By alternate interior angles of parallel segments $CG$ and $AB$ , $\angle GCA = \angle FBA$ and $\angle CGB = \angle ABG$ , so $\triangle CFG \sim \triangle AFB$ by AA similarity, which means $\cfrac{r}{R} = \cfrac{CF}{AF}$ , or $\cfrac{r}{\frac{1}{4}(2 + \sqrt{2} - \sqrt{6})} = \cfrac{\frac{\sqrt{2}}{2}}{3 - \frac{\sqrt{2}}{2}}$ , which solves to $r = \cfrac{-2 + \sqrt{3} + \sqrt{2 + \sqrt{3}}}{10}$ .

Therefore, $a = 2$ , $b = 3$ , $c = 10$ , and $a + b + c = \boxed{15}$ .

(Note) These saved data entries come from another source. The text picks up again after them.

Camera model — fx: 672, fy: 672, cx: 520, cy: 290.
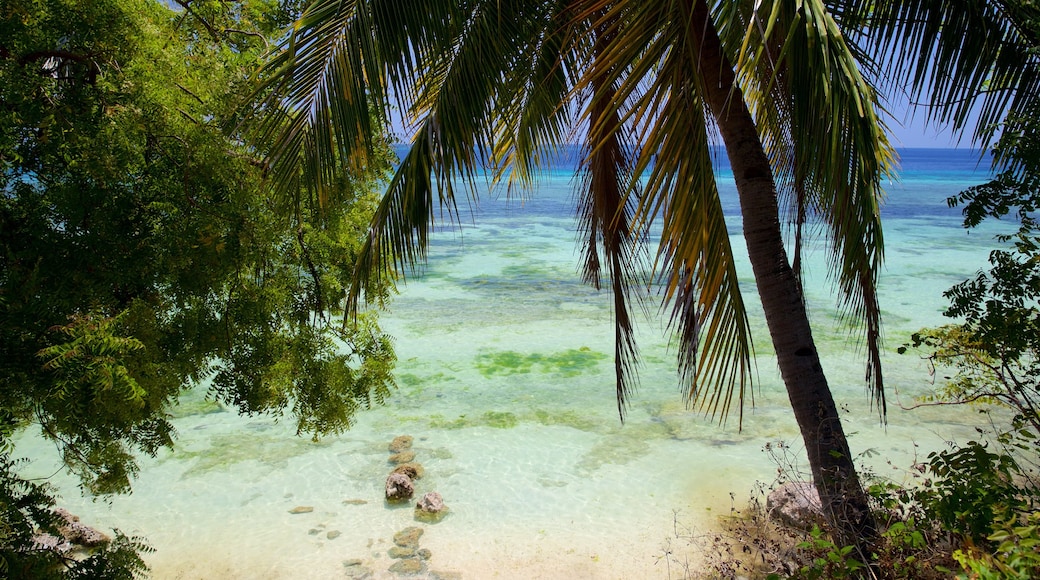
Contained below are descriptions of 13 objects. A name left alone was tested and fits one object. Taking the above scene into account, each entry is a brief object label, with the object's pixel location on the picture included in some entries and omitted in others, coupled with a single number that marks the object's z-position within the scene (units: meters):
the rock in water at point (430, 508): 7.05
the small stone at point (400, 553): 6.32
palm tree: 2.90
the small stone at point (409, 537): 6.54
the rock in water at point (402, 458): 8.37
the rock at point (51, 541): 6.06
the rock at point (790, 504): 6.12
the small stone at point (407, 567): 6.11
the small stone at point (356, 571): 6.03
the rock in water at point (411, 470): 7.84
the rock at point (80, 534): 6.35
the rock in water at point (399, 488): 7.34
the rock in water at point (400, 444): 8.66
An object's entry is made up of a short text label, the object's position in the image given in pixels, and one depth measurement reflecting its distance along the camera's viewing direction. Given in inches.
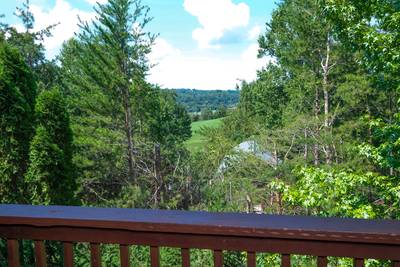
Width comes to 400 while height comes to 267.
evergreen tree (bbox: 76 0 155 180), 614.2
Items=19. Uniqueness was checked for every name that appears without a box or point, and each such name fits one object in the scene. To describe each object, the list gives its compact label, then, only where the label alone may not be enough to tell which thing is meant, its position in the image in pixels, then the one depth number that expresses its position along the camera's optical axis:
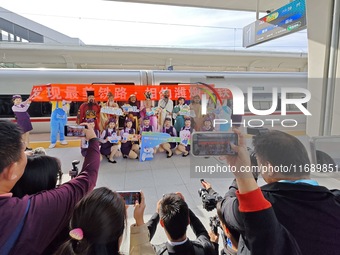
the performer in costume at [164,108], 5.82
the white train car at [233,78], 7.00
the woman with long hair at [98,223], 0.96
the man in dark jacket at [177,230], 1.54
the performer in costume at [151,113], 5.67
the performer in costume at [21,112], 5.76
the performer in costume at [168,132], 5.82
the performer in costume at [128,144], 5.51
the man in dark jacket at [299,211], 0.87
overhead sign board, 4.27
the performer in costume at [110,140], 5.41
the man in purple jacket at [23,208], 0.95
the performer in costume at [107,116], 5.52
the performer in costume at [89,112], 5.39
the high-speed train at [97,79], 6.55
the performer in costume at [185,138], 5.93
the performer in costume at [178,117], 5.91
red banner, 5.96
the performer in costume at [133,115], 5.55
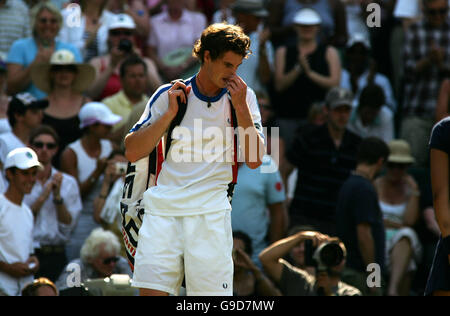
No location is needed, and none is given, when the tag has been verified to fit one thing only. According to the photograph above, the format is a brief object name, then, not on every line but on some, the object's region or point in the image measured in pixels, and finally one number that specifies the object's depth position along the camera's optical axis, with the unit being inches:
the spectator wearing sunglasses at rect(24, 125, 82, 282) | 629.0
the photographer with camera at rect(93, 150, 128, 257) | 641.0
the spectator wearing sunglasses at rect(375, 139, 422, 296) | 700.0
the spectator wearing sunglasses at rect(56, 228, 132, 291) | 596.1
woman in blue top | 761.0
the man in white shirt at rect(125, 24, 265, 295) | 391.2
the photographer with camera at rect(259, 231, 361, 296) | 532.7
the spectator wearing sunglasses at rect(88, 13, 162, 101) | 775.7
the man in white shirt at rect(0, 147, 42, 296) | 578.6
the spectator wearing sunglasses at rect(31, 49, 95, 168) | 718.5
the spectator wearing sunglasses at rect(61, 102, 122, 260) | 666.2
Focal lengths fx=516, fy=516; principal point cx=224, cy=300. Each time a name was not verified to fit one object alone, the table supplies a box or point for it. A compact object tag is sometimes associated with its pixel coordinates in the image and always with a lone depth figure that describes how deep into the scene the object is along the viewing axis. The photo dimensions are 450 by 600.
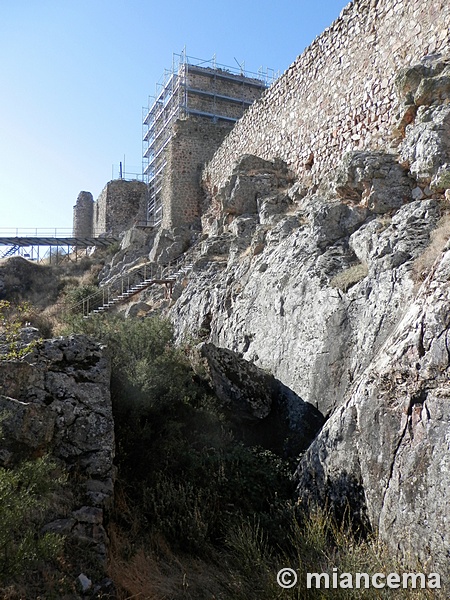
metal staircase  15.56
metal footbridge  25.39
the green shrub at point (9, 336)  4.74
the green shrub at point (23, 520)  3.22
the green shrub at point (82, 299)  17.67
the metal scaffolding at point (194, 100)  24.23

Let the radius of the black circles be $R$ and that of the red circle be $r$ , $\angle EBA = \theta$ and $AC$ and $BE$ intersect at $F$ .. Using the fact that the line joining the incircle and a vertex of the triangle bisects the vertex angle, we have:

$\begin{aligned} R \cot \frac {\angle CAB}2 + R \cot \frac {\angle EBA}2 & = AB \\ R \cot 15^\circ + R \cot \frac \theta 2 & = 2 & \small \blue{\text{Let }t = \tan \frac \theta 2} \\ R(2 + \sqrt 3) + \frac Rt & = 2 \\ \implies R & = \frac {2t}{(2+\sqrt 3)t + 1} \end{aligned}$

Similarly,

$\begin{aligned} R \cot \frac {\angle CBE}2 + R \cot \frac {\angle ACB}2 & = BC \\ R \cot \left(30^\circ - \frac \theta 2\right) + R \cot 45^\circ & = 1 \\ R \left(\frac {\sqrt 3 + t}{1-\sqrt 3 t}\right) + R & = 1 \\ \implies R & = \frac {1-\sqrt 3 t}{1+\sqrt 3 + (1-\sqrt 3)t} \end{aligned}$

Therefore

$\begin{aligned} \frac {2t}{(2+\sqrt 3)t + 1} & = \frac {1-\sqrt 3 t}{1+\sqrt 3 + (1-\sqrt 3)t} \\ 2(1+\sqrt 3)t + 2(1-\sqrt 3)t^2 & = 1 + 2t - (2\sqrt 3 + 3)t^2 \\ 5t^2 + 2\sqrt 3t - 1 & = 0 \\ \implies t & = \frac {2\sqrt 2 - \sqrt 3}5 \\ \implies \tan \theta & - \frac {2t}{1-t^2} = 4\sqrt 2 - 3\sqrt 3 \end{aligned}$

Similarly for the red circle,

$\begin{aligned} r \cot \frac {\angle EFC}2 + r \cot \frac {\angle DCF}2 & = FC \\ r \cot \left(75^\circ - \frac \theta 2\right) + r \cot 15^\circ & = \tan (60^\circ - \theta) \\ r \left(\frac {2-\sqrt 3 + t}{1-(2-\sqrt 3)t} + 2 + \sqrt 3 \right) & = \frac {\sqrt 3 - 4\sqrt 2 + 3\sqrt 3}{1+\sqrt 3(4\sqrt 2 - 3\sqrt 3)} \\ \frac {4r}{1-(2-\sqrt 3)t} & = \frac 1{\sqrt 2} \\ \implies r & = \frac {1-(2-\sqrt 3)t}{4\sqrt 2} \\ & = \frac {5-(2-\sqrt 3)(2\sqrt 2 - \sqrt 3)}{20\sqrt 2} \\ & = \frac {1-2\sqrt 2 + \sqrt 3 + \sqrt 6}{10\sqrt 2} \\ & = \frac {-2+\sqrt 3}{10} + \frac 1{10} \cdot \frac {1+\sqrt 3}{\sqrt 2} \\ & = \frac {-2+\sqrt 3}{10} + \frac 1{10} \sqrt{\left(\frac {1+\sqrt 3}{\sqrt 2}\right)^2} \\ & = \frac {-2+\sqrt 3 + \sqrt{2+\sqrt 3}}{10} \end{aligned}$

Therefore (a+b+c = 2+3+10 = \boxed {15}}.